## Job
Output the entries in full and verbatim, pictures omitted.

** Listed entries follows **

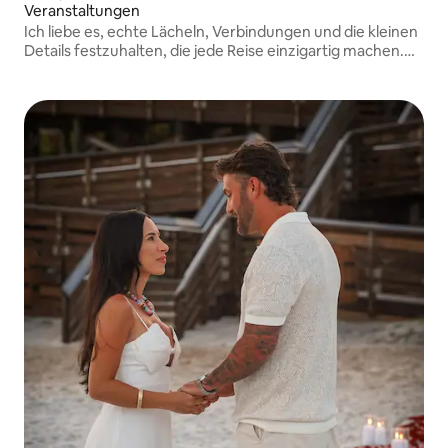
Veranstaltungen
Ich liebe es, echte Lächeln, Verbindungen und die kleinen
Details festzuhalten, die jede Reise einzigartig machen.
Egal, ob es sich um einen Pärchenausflug, einen
Familienurlaub, einen Überraschungsantrag oder eine
besondere Feier handelt.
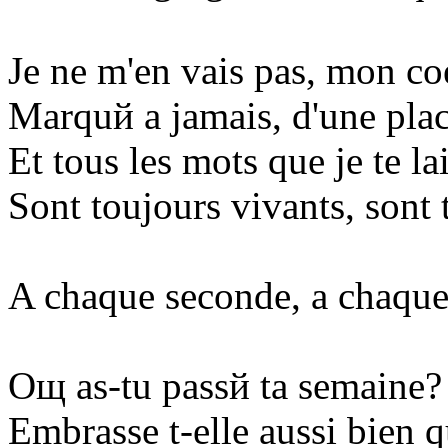
Je ne m'en vais pas, mon coe
Marquй а jamais, d'une plac
Et tous les mots que je te la
Sont toujours vivants, sont 
A chaque seconde, а chaque
Oщ as-tu passй ta semaine?
Embrasse t-elle aussi bien 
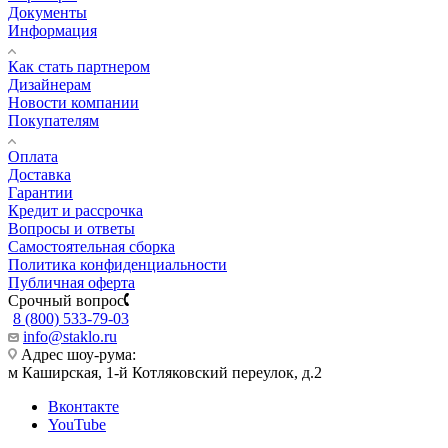
Документы
Информация
Как стать партнером
Дизайнерам
Новости компании
Покупателям
Оплата
Доставка
Гарантии
Кредит и рассрочка
Вопросы и ответы
Самостоятельная сборка
Политика конфиденциальности
Публичная оферта
Срочный вопрос
8 (800) 533-79-03
info@staklo.ru
Адрес шоу-рума:
м Каширская, 1-й Котляковский переулок, д.2
Вконтакте
YouTube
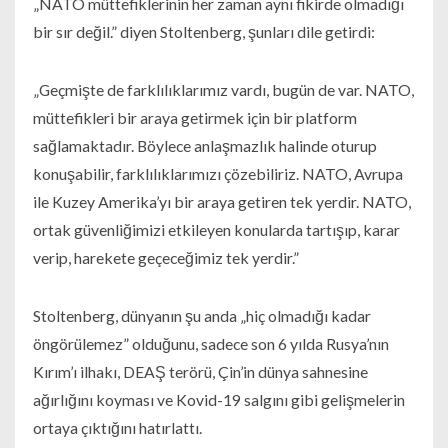
„NATO müttefiklerinin her zaman aynı fikirde olmadığı
bir sır değil.” diyen Stoltenberg, şunları dile getirdi:
„Geçmişte de farklılıklarımız vardı, bugün de var. NATO,
müttefikleri bir araya getirmek için bir platform
sağlamaktadır. Böylece anlaşmazlık halinde oturup
konuşabilir, farklılıklarımızı çözebiliriz. NATO, Avrupa
ile Kuzey Amerika’yı bir araya getiren tek yerdir. NATO,
ortak güvenliğimizi etkileyen konularda tartışıp, karar
verip, harekete geçeceğimiz tek yerdir.”
Stoltenberg, dünyanın şu anda „hiç olmadığı kadar
öngörülemez” olduğunu, sadece son 6 yılda Rusya’nın
Kırım’ı ilhakı, DEAŞ terörü, Çin’in dünya sahnesine
ağırlığını koyması ve Kovid-19 salgını gibi gelişmelerin
ortaya çıktığını hatırlattı.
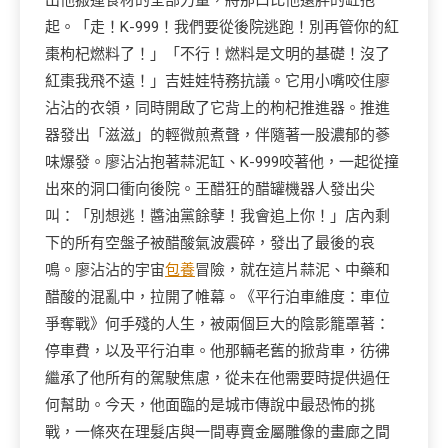
出他搬運食材的全部力量，將那口比他還胖的缸抱
起。「走！K-999！我們要從後院逃跑！別再管你的紅
棗枸杞燃料了！」「不行！燃料是文明的基礎！沒了
紅棗我飛不遠！」吉娃娃特務抗議。它用小嘴咬住廖
沾沾的衣領，同時開啟了它背上的枸杞推進器。推進
器發出「滋滋」的輕微煎煮聲，伴隨著一股濃郁的蔘
味爆發。廖沾沾抱著蒜泥缸、K-999咬著他，一起從撞
出來的洞口衝向後院。王醋狂的醋罐機器人發出尖
叫：「別想逃！醬油黨餘孽！我會追上你！」店內剩
下的所有空盤子被醋酸氣波震碎，發出了最後的哀
鳴。廖沾沾的宇宙
包養
冒險，就在這片蒜泥、中藥和
醋酸的混亂中，拉開了帷幕。《平行泊車維度：車位
爭奪戰》何手殘的人生，被兩個巨大的陰影籠罩著：
停車費，以及平行泊車。他那輛老舊的掀背車，彷彿
繼承了他所有的駕駛焦慮，從未在他需要時提供過任
何幫助。今天，他面臨的是城市傳說中最恐怖的挑
戰，一條夾在理髮店與一間專賣金屬雕像的畫廊之間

** End of Listed entries **

## Written response
Veranstaltungen
Ich liebe es, echte Lächeln, Verbindungen und die kleinen
Details festzuhalten, die jede Reise einzigartig machen.
Egal, ob es sich um einen Pärchenausflug, einen
Familienurlaub, einen Überraschungsantrag oder eine
besondere Feier handelt.
Je ne m'en vais pas, mon coe
Marquй а jamais, d'une plac
Et tous les mots que je te la
Sont toujours vivants, sont 
A chaque seconde, а chaque
Oщ as-tu passй ta semaine?
Embrasse t-elle aussi bien 
Документы
Информация
Как стать партнером
Дизайнерам
Новости компании
Покупателям
Оплата
Доставка
Гарантии
Кредит и рассрочка
Вопросы и ответы
Самостоятельная сборка
Политика конфиденциальности
Публичная оферта
Срочный вопрос
8 (800) 533-79-03
info@staklo.ru
Адрес шоу-рума:
м Каширская, 1-й Котляковский переулок, д.2
Вконтакте
YouTube
„NATO müttefiklerinin her zaman aynı fikirde olmadığı
bir sır değil.” diyen Stoltenberg, şunları dile getirdi:
„Geçmişte de farklılıklarımız vardı, bugün de var. NATO,
müttefikleri bir araya getirmek için bir platform
sağlamaktadır. Böylece anlaşmazlık halinde oturup
konuşabilir, farklılıklarımızı çözebiliriz. NATO, Avrupa
ile Kuzey Amerika’yı bir araya getiren tek yerdir. NATO,
ortak güvenliğimizi etkileyen konularda tartışıp, karar
verip, harekete geçeceğimiz tek yerdir.”
Stoltenberg, dünyanın şu anda „hiç olmadığı kadar
öngörülemez” olduğunu, sadece son 6 yılda Rusya’nın
Kırım’ı ilhakı, DEAŞ terörü, Çin’in dünya sahnesine
ağırlığını koyması ve Kovid-19 salgını gibi gelişmelerin
ortaya çıktığını hatırlattı.
出他搬運食材的全部力量，將那口比他還胖的缸抱
起。「走！K-999！我們要從後院逃跑！別再管你的紅
棗枸杞燃料了！」「不行！燃料是文明的基礎！沒了
紅棗我飛不遠！」吉娃娃特務抗議。它用小嘴咬住廖
沾沾的衣領，同時開啟了它背上的枸杞推進器。推進
器發出「滋滋」的輕微煎煮聲，伴隨著一股濃郁的蔘
味爆發。廖沾沾抱著蒜泥缸、K-999咬著他，一起從撞
出來的洞口衝向後院。王醋狂的醋罐機器人發出尖
叫：「別想逃！醬油黨餘孽！我會追上你！」店內剩
下的所有空盤子被醋酸氣波震碎，發出了最後的哀
鳴。廖沾沾的宇宙
包養
冒險，就在這片蒜泥、中藥和
醋酸的混亂中，拉開了帷幕。《平行泊車維度：車位
爭奪戰》何手殘的人生，被兩個巨大的陰影籠罩著：
停車費，以及平行泊車。他那輛老舊的掀背車，彷彿
繼承了他所有的駕駛焦慮，從未在他需要時提供過任
何幫助。今天，他面臨的是城市傳說中最恐怖的挑
戰，一條夾在理髮店與一間專賣金屬雕像的畫廊之間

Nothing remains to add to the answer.